What the task requires => Give back the listing in full and exactly, leaving out the images.

Material provided =>

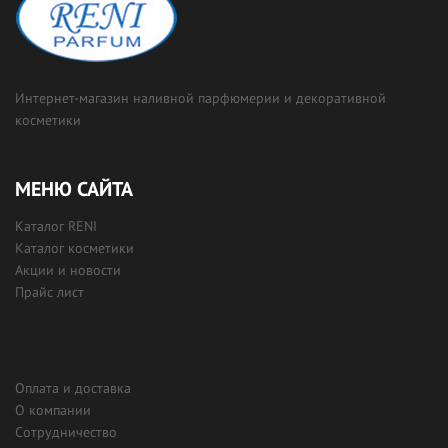
Интернет-магазин наливной парфюмерии и декоративной
косметики
МЕНЮ САЙТА
Каталог RENI
Каталог косметики
Акции и новости
Прайс лист
Оплата и доставка
О компании
Сотрудничество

Worked solution =>
Интернет-магазин наливной парфюмерии и декоративной
косметики
МЕНЮ САЙТА
Каталог RENI
Каталог косметики
Акции и новости
Прайс лист
Оплата и доставка
О компании
Сотрудничество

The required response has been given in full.